Letter to a stressed out Mom at Christmas

I see you there. Looking gorgeous. Dressed just right. Making small talk at the party.
I see the list floating list over your head too. Wrap  presents, bake cookies, pick up gifts for teachers, wine for neighbours and Doctors. Get nails done. Dress kids up - have photos taken, send cards.
Get tree. Decorate tree. Try not to be an obsessive cow about how and where
ornaments are placed upon it. Uphold at least three to five annual Christmas traditions,
whatever they may be .....annual girls Christmas party ? Make gingerbread house ?
Bake and decorate five different kinds of cookies ? Take kids to see Santa ?
Go to Santa Claus parade ?
Fit in dance recital school concert and attend at least five different festive functions which fall on three nights, all overlapping - find a way to figure it out - just get there - to all of them.
Decline, none of them . Just check it off of the list.
I see you dreading the road trip home to the in laws, I see you imagining you didn't have to attend that work party. I know you would rather be at home in yoga pants watching Netflix.
I see you do all of this in the name of the season and  I also see you completely unable to step aside from the madness, the expectations and the lists, to take some much needed time for yourself.
I know you think it's not OK to do this. Once upon a time, I did too.
I know you think you have to keep enduring all the chaos simply because you can.
I also know that just because you can, doesn't mean you should.
I see all of this because once upon a time - I was just like you.
Then I got divorced.

I learned the hard way and am learning still that traditions can be both our comfort and anchor but the expectations that go with them, when unmet or perhaps unmatched with equal passion, can be down right painful. They can bond us in joyful memories for years to come, or hurt us in quiet resentment and dread as we smile and force our way through it.

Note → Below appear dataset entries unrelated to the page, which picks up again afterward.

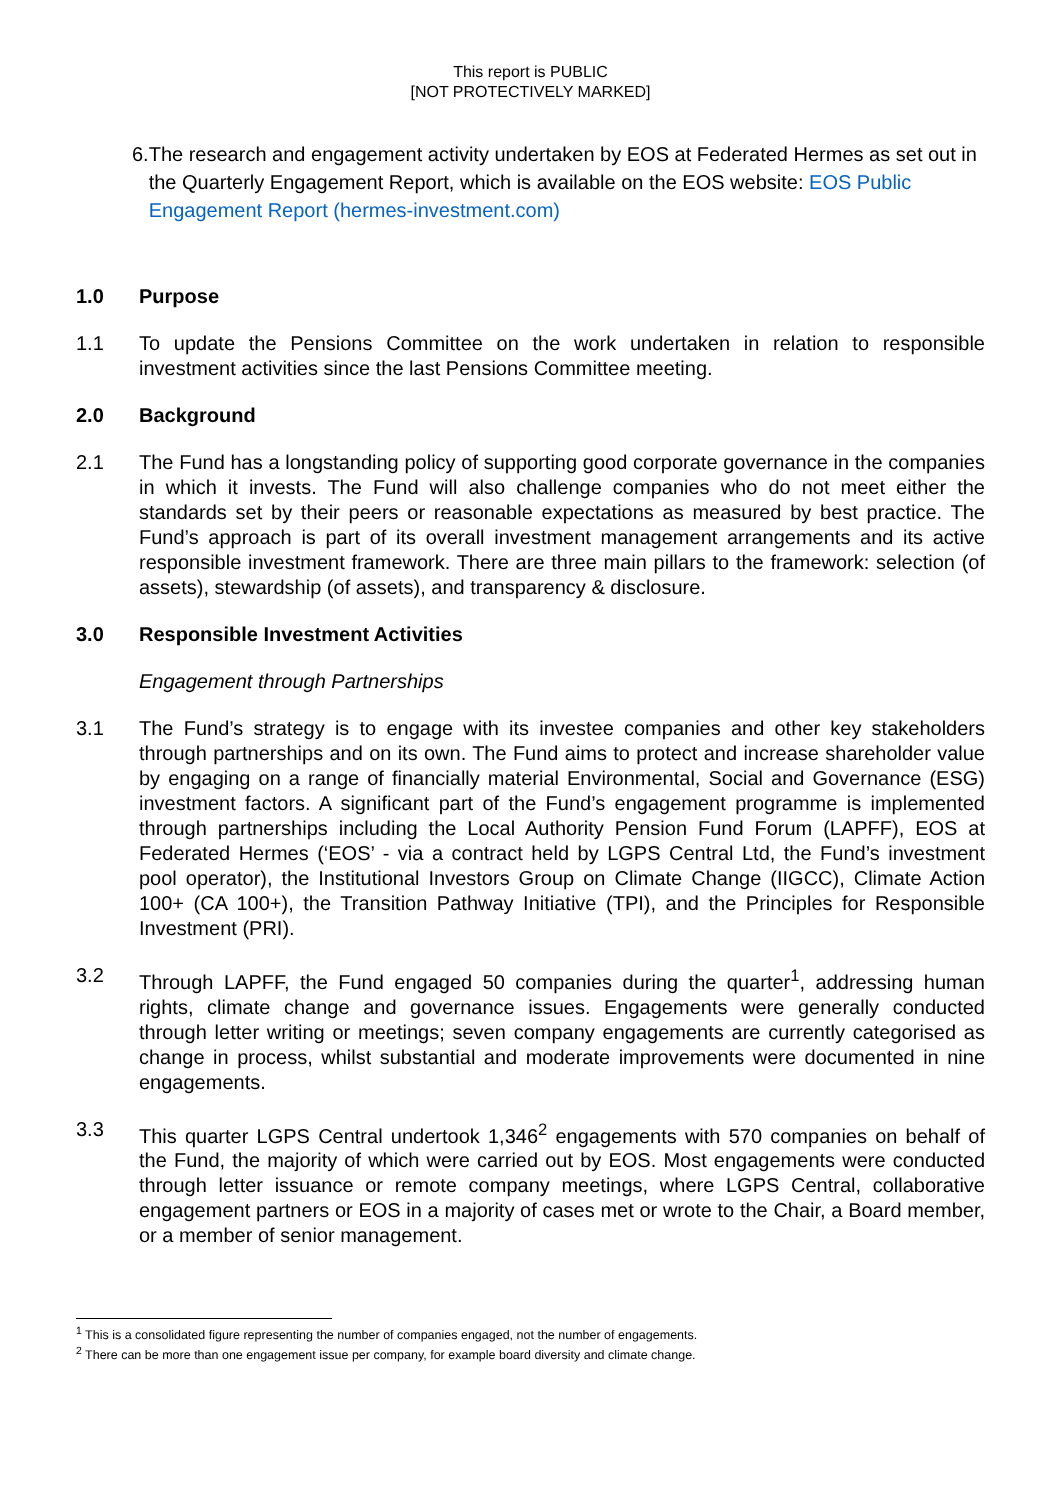This report is PUBLIC
[NOT PROTECTIVELY MARKED]
6. The research and engagement activity undertaken by EOS at Federated Hermes as set out in the Quarterly Engagement Report, which is available on the EOS website: EOS Public Engagement Report (hermes-investment.com)
1.0 Purpose
1.1 To update the Pensions Committee on the work undertaken in relation to responsible investment activities since the last Pensions Committee meeting.
2.0 Background
2.1 The Fund has a longstanding policy of supporting good corporate governance in the companies in which it invests. The Fund will also challenge companies who do not meet either the standards set by their peers or reasonable expectations as measured by best practice. The Fund’s approach is part of its overall investment management arrangements and its active responsible investment framework. There are three main pillars to the framework: selection (of assets), stewardship (of assets), and transparency & disclosure.
3.0 Responsible Investment Activities
Engagement through Partnerships
3.1 The Fund’s strategy is to engage with its investee companies and other key stakeholders through partnerships and on its own. The Fund aims to protect and increase shareholder value by engaging on a range of financially material Environmental, Social and Governance (ESG) investment factors. A significant part of the Fund’s engagement programme is implemented through partnerships including the Local Authority Pension Fund Forum (LAPFF), EOS at Federated Hermes (‘EOS’ - via a contract held by LGPS Central Ltd, the Fund’s investment pool operator), the Institutional Investors Group on Climate Change (IIGCC), Climate Action 100+ (CA 100+), the Transition Pathway Initiative (TPI), and the Principles for Responsible Investment (PRI).
3.2 Through LAPFF, the Fund engaged 50 companies during the quarter<sup>1</sup>, addressing human rights, climate change and governance issues. Engagements were generally conducted through letter writing or meetings; seven company engagements are currently categorised as change in process, whilst substantial and moderate improvements were documented in nine engagements.
3.3 This quarter LGPS Central undertook 1,346<sup>2</sup> engagements with 570 companies on behalf of the Fund, the majority of which were carried out by EOS. Most engagements were conducted through letter issuance or remote company meetings, where LGPS Central, collaborative engagement partners or EOS in a majority of cases met or wrote to the Chair, a Board member, or a member of senior management.
<sup>1</sup> This is a consolidated figure representing the number of companies engaged, not the number of engagements.
<sup>2</sup> There can be more than one engagement issue per company, for example board diversity and climate change.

I am not really sure what the middle ground is since I only know and observe the pendulum as it swings between one extreme and the next...but I cannot turn away from the disconnect...from the people who are truly struggling and trying so hard to uphold the impossible, and from those who have no choice but to humbly embrace their quiet lives.

I understand in the most bittersweet way, what a stressed out mother would not give for the silence I have learned to sit with, if only for a day.
I also understand what a lonely single mother counting the sleeps until her children return to her, wouldn't give for a cut of your chaos, just to have her children close and her world a little less divided. Even if she chose this.

The truth is, none of us ever fully understands another individual until we have walked in their shoes and allowed ourselves to entertain the idea that not everything is as it seems.
Consider the fact that we all struggle and search and at times feel like frauds, one way or another,  as we try to muddle our way through this game of being grown ups.
Consider that the only measure of true happiness, of the lasting kind, comes from a peace within. Know that the only judge of what that is, is you. The real you. The one the world doesn't get to see enough of. The one you try so hard to hide from the world around you, lest you fail to measure up.

Dear stressed out Mom at Christmas time, wake up, look in the mirror, love yourself enough to take care of your own needs, your own soul, your own inner voice. Know that in doing so, your children and spouse and anyone else who loves you, will get the absolute best of you, and you in turn can bask in the glow of being the most authentic version of yourself.